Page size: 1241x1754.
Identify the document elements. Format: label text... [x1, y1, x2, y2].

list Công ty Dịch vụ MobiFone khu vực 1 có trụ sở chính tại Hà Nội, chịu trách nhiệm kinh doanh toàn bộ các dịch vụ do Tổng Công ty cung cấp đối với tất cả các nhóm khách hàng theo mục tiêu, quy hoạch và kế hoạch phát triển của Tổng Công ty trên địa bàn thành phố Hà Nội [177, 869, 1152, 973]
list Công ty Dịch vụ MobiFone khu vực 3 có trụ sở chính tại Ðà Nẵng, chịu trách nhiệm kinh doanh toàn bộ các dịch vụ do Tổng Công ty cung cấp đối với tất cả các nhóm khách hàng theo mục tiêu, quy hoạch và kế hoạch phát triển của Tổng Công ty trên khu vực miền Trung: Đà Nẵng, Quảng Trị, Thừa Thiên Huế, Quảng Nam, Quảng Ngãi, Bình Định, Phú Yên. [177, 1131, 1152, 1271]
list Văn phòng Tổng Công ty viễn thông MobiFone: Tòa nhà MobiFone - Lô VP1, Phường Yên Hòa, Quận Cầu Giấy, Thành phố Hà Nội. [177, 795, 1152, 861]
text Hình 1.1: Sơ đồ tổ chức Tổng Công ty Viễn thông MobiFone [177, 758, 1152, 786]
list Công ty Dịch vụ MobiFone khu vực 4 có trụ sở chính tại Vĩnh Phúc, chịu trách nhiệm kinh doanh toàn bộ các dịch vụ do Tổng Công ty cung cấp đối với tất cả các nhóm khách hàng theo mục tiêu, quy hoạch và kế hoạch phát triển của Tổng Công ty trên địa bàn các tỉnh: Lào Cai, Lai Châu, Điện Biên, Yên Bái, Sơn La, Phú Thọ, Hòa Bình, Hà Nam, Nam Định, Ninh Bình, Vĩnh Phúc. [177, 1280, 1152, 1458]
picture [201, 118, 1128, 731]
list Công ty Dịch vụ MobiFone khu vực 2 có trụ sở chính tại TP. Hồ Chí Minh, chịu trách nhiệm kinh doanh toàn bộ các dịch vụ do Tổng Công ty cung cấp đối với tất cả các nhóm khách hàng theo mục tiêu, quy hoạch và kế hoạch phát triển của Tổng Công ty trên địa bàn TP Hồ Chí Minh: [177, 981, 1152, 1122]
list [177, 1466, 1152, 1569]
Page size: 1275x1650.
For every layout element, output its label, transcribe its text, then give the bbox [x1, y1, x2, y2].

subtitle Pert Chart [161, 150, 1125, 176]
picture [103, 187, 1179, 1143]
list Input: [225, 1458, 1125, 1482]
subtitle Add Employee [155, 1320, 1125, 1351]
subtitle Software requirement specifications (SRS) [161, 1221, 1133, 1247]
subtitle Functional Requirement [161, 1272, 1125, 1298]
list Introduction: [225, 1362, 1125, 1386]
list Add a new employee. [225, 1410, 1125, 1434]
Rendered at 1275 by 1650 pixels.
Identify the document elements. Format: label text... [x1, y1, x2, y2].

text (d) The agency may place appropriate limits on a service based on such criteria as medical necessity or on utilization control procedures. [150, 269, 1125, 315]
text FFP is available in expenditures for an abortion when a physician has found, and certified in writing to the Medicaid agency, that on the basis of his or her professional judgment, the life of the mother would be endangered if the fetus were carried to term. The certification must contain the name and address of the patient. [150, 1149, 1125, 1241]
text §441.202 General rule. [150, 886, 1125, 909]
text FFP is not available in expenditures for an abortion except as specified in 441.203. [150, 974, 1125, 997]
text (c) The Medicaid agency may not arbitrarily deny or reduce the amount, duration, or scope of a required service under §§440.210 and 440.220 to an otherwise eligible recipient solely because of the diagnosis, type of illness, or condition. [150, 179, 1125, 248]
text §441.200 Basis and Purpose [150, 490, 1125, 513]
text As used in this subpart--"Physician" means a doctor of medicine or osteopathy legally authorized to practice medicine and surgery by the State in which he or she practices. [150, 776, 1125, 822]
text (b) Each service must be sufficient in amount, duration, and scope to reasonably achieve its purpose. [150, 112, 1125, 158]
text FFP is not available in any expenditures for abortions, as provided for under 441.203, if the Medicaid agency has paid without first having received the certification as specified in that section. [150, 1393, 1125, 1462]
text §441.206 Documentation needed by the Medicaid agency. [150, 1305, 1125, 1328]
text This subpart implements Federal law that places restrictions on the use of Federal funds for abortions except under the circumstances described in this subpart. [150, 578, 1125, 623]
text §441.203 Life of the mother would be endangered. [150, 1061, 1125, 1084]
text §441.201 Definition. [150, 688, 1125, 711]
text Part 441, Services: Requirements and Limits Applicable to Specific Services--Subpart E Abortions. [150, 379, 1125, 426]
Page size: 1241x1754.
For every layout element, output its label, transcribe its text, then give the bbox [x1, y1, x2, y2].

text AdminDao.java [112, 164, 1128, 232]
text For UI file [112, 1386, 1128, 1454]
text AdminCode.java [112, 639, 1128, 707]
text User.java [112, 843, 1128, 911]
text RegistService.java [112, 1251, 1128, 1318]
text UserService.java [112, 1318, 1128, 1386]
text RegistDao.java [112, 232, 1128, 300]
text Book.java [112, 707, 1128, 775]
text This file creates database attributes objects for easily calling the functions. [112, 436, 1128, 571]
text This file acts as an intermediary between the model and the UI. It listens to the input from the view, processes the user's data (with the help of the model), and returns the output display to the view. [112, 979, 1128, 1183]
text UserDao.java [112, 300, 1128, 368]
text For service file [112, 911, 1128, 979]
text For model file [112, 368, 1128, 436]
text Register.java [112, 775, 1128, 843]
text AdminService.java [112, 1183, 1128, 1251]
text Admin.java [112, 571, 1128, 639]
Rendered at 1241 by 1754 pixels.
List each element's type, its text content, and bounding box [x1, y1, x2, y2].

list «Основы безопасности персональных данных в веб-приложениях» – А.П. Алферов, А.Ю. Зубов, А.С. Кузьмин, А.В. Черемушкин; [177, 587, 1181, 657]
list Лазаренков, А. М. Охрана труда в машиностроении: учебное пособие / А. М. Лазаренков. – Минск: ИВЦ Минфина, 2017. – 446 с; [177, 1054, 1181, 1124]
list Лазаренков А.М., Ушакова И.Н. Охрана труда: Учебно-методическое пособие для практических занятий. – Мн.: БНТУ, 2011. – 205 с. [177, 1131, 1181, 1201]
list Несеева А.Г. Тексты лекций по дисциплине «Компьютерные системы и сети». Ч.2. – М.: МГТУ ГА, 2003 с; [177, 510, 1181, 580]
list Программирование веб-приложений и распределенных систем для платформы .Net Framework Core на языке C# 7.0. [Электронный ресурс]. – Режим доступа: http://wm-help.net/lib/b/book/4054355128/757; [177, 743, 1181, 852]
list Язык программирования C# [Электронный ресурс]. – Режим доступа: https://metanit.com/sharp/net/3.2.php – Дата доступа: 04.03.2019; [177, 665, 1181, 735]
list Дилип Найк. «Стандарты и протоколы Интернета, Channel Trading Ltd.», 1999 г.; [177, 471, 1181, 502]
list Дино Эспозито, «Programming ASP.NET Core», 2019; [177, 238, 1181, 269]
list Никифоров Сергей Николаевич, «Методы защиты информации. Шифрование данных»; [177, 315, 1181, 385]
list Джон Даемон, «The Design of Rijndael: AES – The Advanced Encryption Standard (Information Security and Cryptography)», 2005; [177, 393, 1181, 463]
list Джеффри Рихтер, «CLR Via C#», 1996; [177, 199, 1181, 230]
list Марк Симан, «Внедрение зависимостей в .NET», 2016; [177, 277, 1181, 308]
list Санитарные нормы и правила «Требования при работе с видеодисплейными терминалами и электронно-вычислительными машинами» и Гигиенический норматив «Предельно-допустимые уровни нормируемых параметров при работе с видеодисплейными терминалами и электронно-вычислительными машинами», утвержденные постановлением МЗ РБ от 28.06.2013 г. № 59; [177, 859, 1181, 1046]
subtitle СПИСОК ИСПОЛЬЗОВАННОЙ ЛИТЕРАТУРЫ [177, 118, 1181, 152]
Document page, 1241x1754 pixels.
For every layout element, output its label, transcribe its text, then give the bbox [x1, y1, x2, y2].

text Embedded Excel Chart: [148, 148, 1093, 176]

========

[What you have to do] In the entries above, which lines hold the string "Bình"? Report all of them.

[Response to the exercise]
list Công ty Dịch vụ MobiFone khu vực 3 có trụ sở chính tại Ðà Nẵng, chịu trách nhiệm kinh doanh toàn bộ các dịch vụ do Tổng Công ty cung cấp đối với tất cả các nhóm khách hàng theo mục tiêu, quy hoạch và kế hoạch phát triển của Tổng Công ty trên khu vực miền Trung: Đà Nẵng, Quảng Trị, Thừa Thiên Huế, Quảng Nam, Quảng Ngãi, Bình Định, Phú Yên. [177, 1131, 1152, 1271]
list Công ty Dịch vụ MobiFone khu vực 4 có trụ sở chính tại Vĩnh Phúc, chịu trách nhiệm kinh doanh toàn bộ các dịch vụ do Tổng Công ty cung cấp đối với tất cả các nhóm khách hàng theo mục tiêu, quy hoạch và kế hoạch phát triển của Tổng Công ty trên địa bàn các tỉnh: Lào Cai, Lai Châu, Điện Biên, Yên Bái, Sơn La, Phú Thọ, Hòa Bình, Hà Nam, Nam Định, Ninh Bình, Vĩnh Phúc. [177, 1280, 1152, 1458]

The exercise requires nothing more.